Ensuite, avant de se lancer, les conseillers doivent garder à l'esprit qu'ils engagent leur responsabilité individuelle. «A ce stade, on ne peut que leur recommander de baliser cet aspect avec la société qui soustraite», indique Laurence Piganeau.
Les conseillers dépendent du régime fiscal de la micro-entreprise s'ils ne dépassent pas 27000 euros de chiffre d'affaires annuel. Les démarches sont alors simplifiées. Ils n'ont pas besoin de tenir de comptes. Un simple livre de recettes /achats suffit. Et, pour déterminer le bénéfice net imposable, le fisc estime qu'ils doivent 34% de charges. En outre, les conseillers sont soumis à la taxe professionnelle, qui varie d'une commune à une autre.
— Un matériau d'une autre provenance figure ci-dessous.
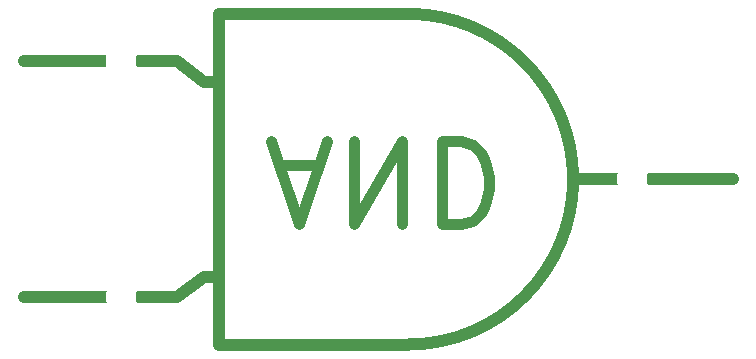
<source format=gbr>
%TF.GenerationSoftware,KiCad,Pcbnew,7.0.8*%
%TF.CreationDate,2024-03-12T17:39:57-04:00*%
%TF.ProjectId,ANDgate,414e4467-6174-4652-9e6b-696361645f70,rev?*%
%TF.SameCoordinates,Original*%
%TF.FileFunction,Legend,Bot*%
%TF.FilePolarity,Positive*%
%FSLAX46Y46*%
G04 Gerber Fmt 4.6, Leading zero omitted, Abs format (unit mm)*
G04 Created by KiCad (PCBNEW 7.0.8) date 2024-03-12 17:39:57*
%MOMM*%
%LPD*%
G01*
G04 APERTURE LIST*
%ADD10C,1.000000*%
%ADD11C,0.960000*%
%ADD12O,2.600000X2.100000*%
G04 APERTURE END LIST*
D10*
X131000000Y-115000000D02*
X127750000Y-115000000D01*
X133250000Y-96750000D02*
X134500000Y-96750000D01*
X150500000Y-119000000D02*
G75*
G03*
X150500000Y-91000000I0J14000000D01*
G01*
X133250000Y-96750000D02*
X131000000Y-95000000D01*
X127750000Y-95000000D02*
X131000000Y-95000000D01*
X168250000Y-105000000D02*
X164500000Y-105000000D01*
X118000000Y-115000000D02*
X125000000Y-115000000D01*
X134500000Y-119000000D02*
X150500000Y-119000000D01*
X131000000Y-115000000D02*
X133250000Y-113250000D01*
X134500000Y-91000000D02*
X150500000Y-91000000D01*
X134500000Y-91000000D02*
X134500000Y-119000000D01*
X133250000Y-113250000D02*
X134500000Y-113250000D01*
X124750000Y-95000000D02*
X118000000Y-95000000D01*
X178000000Y-105000000D02*
X171000000Y-105000000D01*
D11*
X139617290Y-103808109D02*
X142969671Y-103808109D01*
X138946814Y-101796680D02*
X141293480Y-108836680D01*
X141293480Y-108836680D02*
X143640147Y-101796680D01*
X145986814Y-101796680D02*
X145986814Y-108836680D01*
X145986814Y-108836680D02*
X150009671Y-101796680D01*
X150009671Y-101796680D02*
X150009671Y-108836680D01*
X153362052Y-101796680D02*
X153362052Y-108836680D01*
X153362052Y-108836680D02*
X155038242Y-108836680D01*
X155038242Y-108836680D02*
X156043957Y-108501442D01*
X156043957Y-108501442D02*
X156714433Y-107830966D01*
X156714433Y-107830966D02*
X157049671Y-107160490D01*
X157049671Y-107160490D02*
X157384909Y-105819538D01*
X157384909Y-105819538D02*
X157384909Y-104813823D01*
X157384909Y-104813823D02*
X157049671Y-103472871D01*
X157049671Y-103472871D02*
X156714433Y-102802395D01*
X156714433Y-102802395D02*
X156043957Y-102131919D01*
X156043957Y-102131919D02*
X155038242Y-101796680D01*
X155038242Y-101796680D02*
X153362052Y-101796680D01*
%LPC*%
D12*
%TO.C,D2*%
X126250000Y-115000000D03*
%TD*%
%TO.C,D3*%
X169500000Y-105000000D03*
%TD*%
%TO.C,D1*%
X126250000Y-95000000D03*
%TD*%
%LPD*%
M02*

</source>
Les charges restent un fardeau
Sur le plan social, les cotisations sont calculées à partir du régime des non-salariés. Les opérateurs paient une avance sur charges et sont ensuite régularisés. Cette situation est en passe d'évoluer. Un bouclier social existe déjà pour les artisans et commerçants et devrait être étendu aux professions libérales. Grâce à lui, les sous-traitants paient des charges (allocation maladie, retraite, CSG, CRDS, allocations familiales et prévoyance) au gré de leurs «rentrées» sans que le montant ne dépasse jamais 24,6% leur chiffre d'affaires. Par ailleurs, l'article L. 131-6 du code de la Sécurité sociale leur offre la possibilité de payer des cotisations sur un revenu qu'ils estiment. Avant de s'installer, les agents doivent bien prendre en compte toutes les dépenses et incidences associées à leur nouveau statut. «Tout ceci demande d'effectuer des démarches personnelles. En outre, le statut d'indépendant engendre des frais», atteste Laurence Piganeau.
Le portage salarial constitue une alternative. En matière d'indépendance, les mêmes règles s'appliquent. En revanche, les indépendants sont hébergés juridiquement par une structure. Cette dernière encaisse les commissions et les reverse aux conseillers sous forme de salaire. «Four tester l'activité, on peut commencer par choisir le portage salarial. Mais il faut bien réaliser que le conseiller perçoit seulement 50% des revenus», précise Laurence Piganeau.